Explanation: Choice C is correct. The historian's argument, that formal legal gains benefited some women (white, middle-class) while leaving others (Black women, working-class women of color) excluded, is a direct application of intersectional analysis. The intersectionality framework, developed most influentially by legal scholar Kimberlé Crenshaw in the late 1980s, insists that gender cannot be analyzed in isolation from race and class because different women experience both oppression and legal gains very differently depending on their position within multiple overlapping hierarchies. Choice B is incorrect. The cultural turn focused on meaning-making and representation rather than on the differential legal and political experiences of differently positioned women. The historian's argument is materialist, about actual legal protections and their exclusions, not primarily about cultural representation. Choice D is incorrect. The social history revolution did broaden historical attention to non-elite experiences, and it is a precursor to intersectional analysis, but it did not specifically develop the framework of analyzing how race and class modify gender-based gains in the way the historian's argument does. Choice A is incorrect. Postcolonial theory primarily addresses the legacies of European colonialism on colonized peoples and their historical representation, a different (though related) framework from the domestic intersectional analysis the historian employs.
Question 5. Which of the following most directly supports the historian's argument that formal legal gains for women were 'unevenly distributed across lines of race and class'?

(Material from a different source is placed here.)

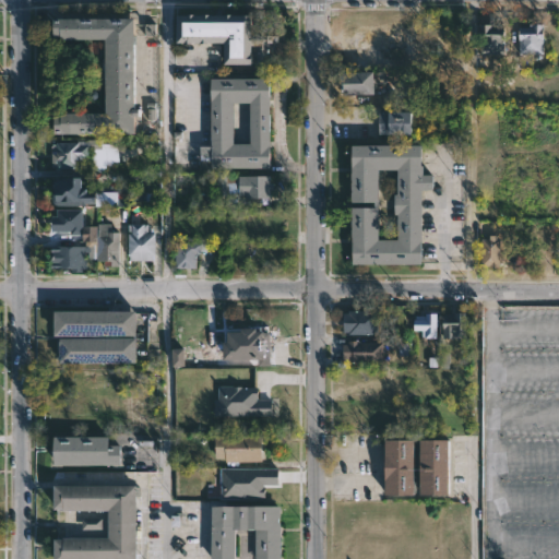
[(249,14),(249,33),(280,33),(280,42),(288,42),(288,56),(271,56),(270,71),(239,71),(239,64),(222,64),(222,44),(205,43),(205,45),(198,45),(198,43),(189,43),(189,45),(182,45),(182,43),(175,43),(175,14),(249,14)]
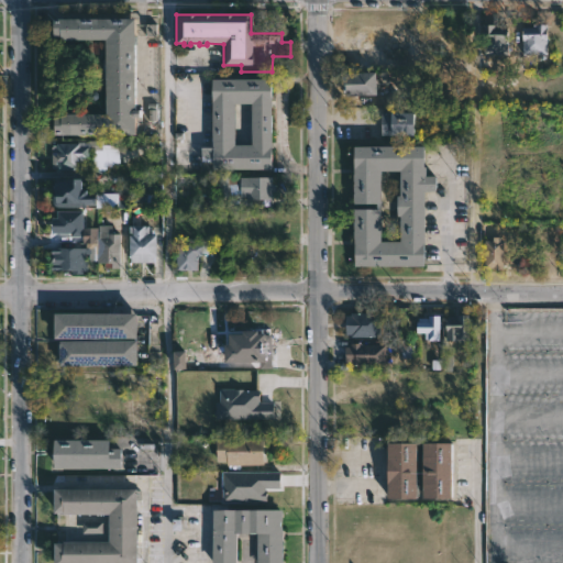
[(135,35),(141,35),(141,44),(134,44),(134,109),(143,110),(142,121),(135,121),(135,135),(54,135),(54,117),(62,117),(62,114),(106,114),(106,40),(59,40),(59,36),(53,36),(53,19),(135,19),(135,35)]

Explanation: Choice B is correct. Statistical data showing differential wage gap improvements across race and education lines would directly support the historian's argument that formal legal gains (like the Equal Pay Act) had uneven effects across race and class. If college-educated white women benefited while Black and Latina women without degrees did not, this is precisely the pattern the historian describes, formal legal protection existing alongside differential outcomes based on race and class. Choice A is incorrect. The participation of Black women in the suffrage movement actually complicates a simple race-based exclusion narrative by showing that Black women were active agents in pursuing voting rights. It supports the complexity of women's history but does not directly support the specific argument about uneven distribution of legal gains. Choice C is incorrect. The history of NOW's initial focus on middle-class professional concerns is relevant to the historian's argument about whose experiences dominate women's history narratives, but it is an organizational history point rather than direct evidence of uneven legal gains. Choice D is incorrect. The ERA's failure to ratify affected all women equally in that none received its protections; it is an example of a gain that was not achieved rather than a gain unevenly distributed across race and class lines.